Repeat each line of the data exactly as written.

*** DATA RECORDS

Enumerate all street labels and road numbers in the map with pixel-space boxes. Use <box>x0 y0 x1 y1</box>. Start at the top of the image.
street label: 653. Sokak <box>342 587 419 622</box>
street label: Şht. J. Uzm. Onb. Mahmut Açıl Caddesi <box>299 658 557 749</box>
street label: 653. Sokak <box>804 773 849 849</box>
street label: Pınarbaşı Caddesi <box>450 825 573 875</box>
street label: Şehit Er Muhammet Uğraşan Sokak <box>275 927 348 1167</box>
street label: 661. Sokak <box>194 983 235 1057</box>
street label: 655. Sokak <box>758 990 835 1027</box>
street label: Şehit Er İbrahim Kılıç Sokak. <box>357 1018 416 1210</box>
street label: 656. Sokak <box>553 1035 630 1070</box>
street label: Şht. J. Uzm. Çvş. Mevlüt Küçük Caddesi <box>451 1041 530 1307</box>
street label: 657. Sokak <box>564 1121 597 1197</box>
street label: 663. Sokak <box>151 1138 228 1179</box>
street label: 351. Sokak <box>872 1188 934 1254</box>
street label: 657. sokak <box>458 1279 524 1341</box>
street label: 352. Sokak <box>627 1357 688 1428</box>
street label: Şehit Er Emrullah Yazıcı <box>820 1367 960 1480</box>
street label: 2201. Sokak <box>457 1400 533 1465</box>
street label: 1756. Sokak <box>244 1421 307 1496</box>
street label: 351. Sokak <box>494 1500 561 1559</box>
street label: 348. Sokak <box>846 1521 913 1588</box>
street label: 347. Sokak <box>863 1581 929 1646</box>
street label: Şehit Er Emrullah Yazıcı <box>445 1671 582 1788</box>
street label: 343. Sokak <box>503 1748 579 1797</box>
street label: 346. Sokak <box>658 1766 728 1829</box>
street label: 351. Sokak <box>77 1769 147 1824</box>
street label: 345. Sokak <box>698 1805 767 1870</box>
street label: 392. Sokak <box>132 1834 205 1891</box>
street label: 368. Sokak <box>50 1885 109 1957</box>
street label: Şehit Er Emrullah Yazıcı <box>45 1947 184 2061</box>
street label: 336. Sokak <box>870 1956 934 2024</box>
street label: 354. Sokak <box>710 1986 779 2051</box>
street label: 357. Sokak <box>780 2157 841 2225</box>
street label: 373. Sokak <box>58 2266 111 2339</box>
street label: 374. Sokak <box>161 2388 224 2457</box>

******

EXPECTED ANSWER:
Enumerate all street labels and road numbers in the map with pixel-space boxes. Use <box>x0 y0 x1 y1</box>. Start at the top of the image.
street label: 653. Sokak <box>342 587 419 622</box>
street label: Şht. J. Uzm. Onb. Mahmut Açıl Caddesi <box>299 658 557 749</box>
street label: 653. Sokak <box>804 773 849 849</box>
street label: Pınarbaşı Caddesi <box>450 825 573 875</box>
street label: Şehit Er Muhammet Uğraşan Sokak <box>275 927 348 1167</box>
street label: 661. Sokak <box>194 983 235 1057</box>
street label: 655. Sokak <box>758 990 835 1027</box>
street label: Şehit Er İbrahim Kılıç Sokak. <box>357 1018 416 1210</box>
street label: 656. Sokak <box>553 1035 630 1070</box>
street label: Şht. J. Uzm. Çvş. Mevlüt Küçük Caddesi <box>451 1041 530 1307</box>
street label: 657. Sokak <box>564 1121 597 1197</box>
street label: 663. Sokak <box>151 1138 228 1179</box>
street label: 351. Sokak <box>872 1188 934 1254</box>
street label: 657. sokak <box>458 1279 524 1341</box>
street label: 352. Sokak <box>627 1357 688 1428</box>
street label: Şehit Er Emrullah Yazıcı <box>820 1367 960 1480</box>
street label: 2201. Sokak <box>457 1400 533 1465</box>
street label: 1756. Sokak <box>244 1421 307 1496</box>
street label: 351. Sokak <box>494 1500 561 1559</box>
street label: 348. Sokak <box>846 1521 913 1588</box>
street label: 347. Sokak <box>863 1581 929 1646</box>
street label: Şehit Er Emrullah Yazıcı <box>445 1671 582 1788</box>
street label: 343. Sokak <box>503 1748 579 1797</box>
street label: 346. Sokak <box>658 1766 728 1829</box>
street label: 351. Sokak <box>77 1769 147 1824</box>
street label: 345. Sokak <box>698 1805 767 1870</box>
street label: 392. Sokak <box>132 1834 205 1891</box>
street label: 368. Sokak <box>50 1885 109 1957</box>
street label: Şehit Er Emrullah Yazıcı <box>45 1947 184 2061</box>
street label: 336. Sokak <box>870 1956 934 2024</box>
street label: 354. Sokak <box>710 1986 779 2051</box>
street label: 357. Sokak <box>780 2157 841 2225</box>
street label: 373. Sokak <box>58 2266 111 2339</box>
street label: 374. Sokak <box>161 2388 224 2457</box>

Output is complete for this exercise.